Thanks to technology, getting from A to B has never been easier. Technology has transformed the way we travel — our methods of transport are more advanced than they’ve ever been. But when you’re driving along highways or byways, you probably don’t think about the technology responsible for the route. 

Highway planning agencies have constructed some of the best roads in the world with the help of technological systems, software, and equipment. With advanced tools, large stretches of roads can be constructed or improved in minimal time. And by efficiently improving road networks, organizations can tackle road safety and traffic flow, reducing congestion and limiting the risks of collisions. 

So here are five technologies that have improved road construction, and brought us some of the most efficient highways. 

1: LiDAR Systems

Before roads can be improved or constructed, transport agencies carry out surveys of existing roads, infrastructure, and land for potential new routes. The information gathered in these surveys can help teams analyze the condition and layout of roads and plan new routes or reconstruction. 

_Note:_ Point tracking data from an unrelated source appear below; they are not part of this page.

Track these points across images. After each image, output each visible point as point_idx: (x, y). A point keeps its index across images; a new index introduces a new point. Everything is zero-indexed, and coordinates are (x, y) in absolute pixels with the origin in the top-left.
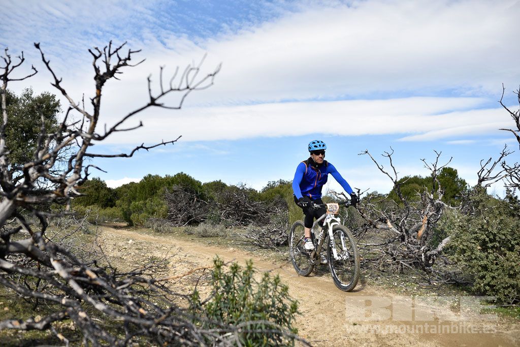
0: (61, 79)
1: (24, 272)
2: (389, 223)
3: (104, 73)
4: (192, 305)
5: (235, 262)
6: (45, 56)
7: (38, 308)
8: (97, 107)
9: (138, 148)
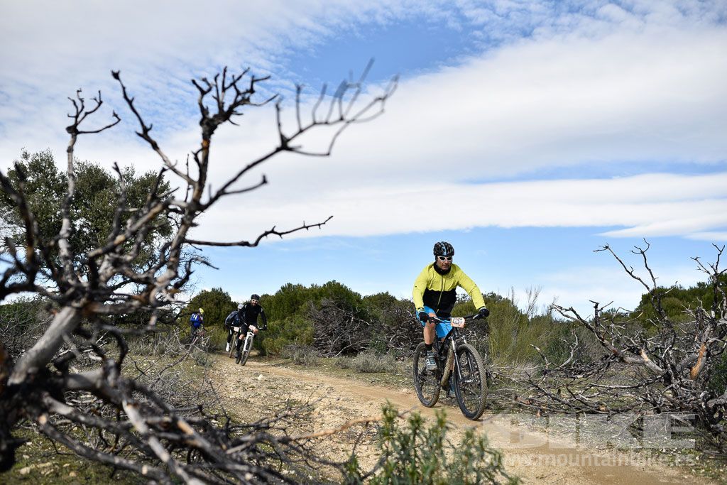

In the past, organizations used traditional surveying methods and equipment such as theodolites to collect information from roads. However, modern surveys now use LiDAR, also known as light detection and ranging technology. These systems collect detailed information from the Earth’s surface using laser light pulses to gather 3D coordinates from the scanned area. LiDAR systems collect millions of coordinates or “points” in a survey, which together form a “point cloud.”

Point clouds, when analyzed with the right software, form a detailed and accurate digital representation of the surveyed environment — a 3D CAD model. This model can be used by highway planning agencies to inspect existing roads and routes, analyze the condition of surfaces and identify and locate features such as sidewalks, signs, and guard rails. This information can then help organizations make informed decisions regarding highway planning projects. 

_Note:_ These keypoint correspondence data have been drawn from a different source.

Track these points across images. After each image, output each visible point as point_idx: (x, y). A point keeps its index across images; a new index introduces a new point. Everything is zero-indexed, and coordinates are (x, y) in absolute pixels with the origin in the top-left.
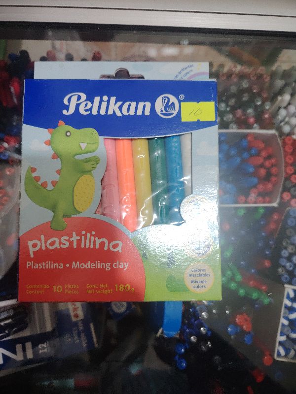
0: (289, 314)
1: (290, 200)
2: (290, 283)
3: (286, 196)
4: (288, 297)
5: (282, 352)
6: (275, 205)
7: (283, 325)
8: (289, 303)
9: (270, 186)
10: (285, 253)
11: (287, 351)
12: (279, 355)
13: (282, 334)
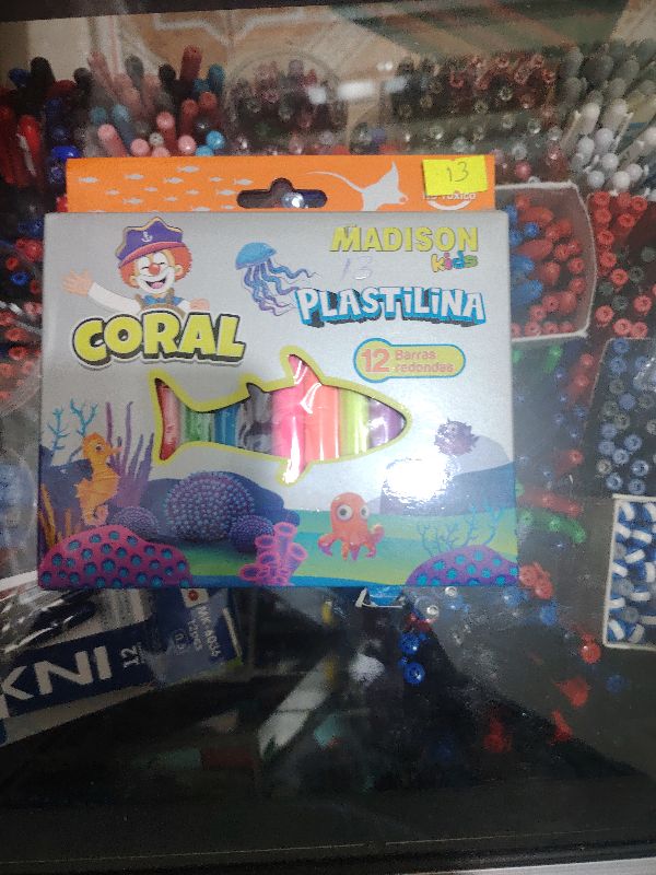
0: (628, 553)
1: (612, 323)
2: (624, 491)
3: (605, 314)
4: (622, 519)
5: (618, 631)
6: (582, 333)
7: (616, 577)
8: (625, 532)
9: (569, 297)
10: (609, 430)
11: (628, 628)
12: (612, 638)
13: (615, 596)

2: Point Cloud Processing and Computer Modelling Software

This technology goes hand in hand with LiDAR. Point cloud processing software transforms millions of coordinates gathered in LiDAR surveys into a 3D digital model of the surveyed area. 

Teams and individual contractors can then use the CAD model to inspect land, roads, and infrastructure. The layout of roads and junctions can be reviewed and even tested using vehicle simulation. By moving a digital vehicle through the CAD model, teams can identify and locate collision risks and traffic flow issues. 

This software can also simulate new road construction, so new routes, as well as existing ones, can be tested and analyzed. By carrying out analysis in the safety of the digital world, agencies can identify potential issues before road works begin. This way, road construction projects are more likely to be successful, cost-efficient, and timely. 

3: Drones

Another type of technology used by highway planning agencies all over the world is UAVs. Drones have become vital tools for road surveying teams as they can be mounted with LiDAR systems and used to survey vast areas of land in a short space of time. 

By surveying from the skies, organizations can produce digital terrain maps of large areas, which are used by highway planning agencies and can also contribute to mapping and navigation. 

4: Anti-Icing Road Surface Technology 

In colder destinations, ice can pose a serious safety risk on roads, causing drivers to lose control of their vehicles. But scientists have developed a technology designed to limit the risk of winter driving: road surfaces that can de-ice themselves. These surfaces are being used by highway planning agencies around the world, from Europe to the USA.

These surfaces are made with a salt potassium formula and gradually release de-icing salt. Not only does this make roads safer for drivers, but it also saves councils money on de-icing road-clearing efforts. 

Electric cars are growing in popularity every day, so it makes sense that transport agencies are building roads with electric vehicles in mind. But one issue with these cars is range. While electric vehicles can now go much further on a single charge than they could previously, battery range can still be an issue for those traveling long distances. 

So scientists have developed roads that can charge cars as they drive. Electric rails or embedded magnetic fields are laid beneath road surfaces and energy transfers to the vehicle via a coil inside the car. This energy then charges the car’s battery. These roads are completely safe to walk on, even in the rain, so there’s no safety risk to pedestrians. 

Dynamic charging, Electric Priority Lanes have been tested in the UK, and the very first electrified road opened in Sweden in 2018. This dynamic charging technology is likely to be adopted by more transport agencies in the future, improving roads for electric vehicle drivers.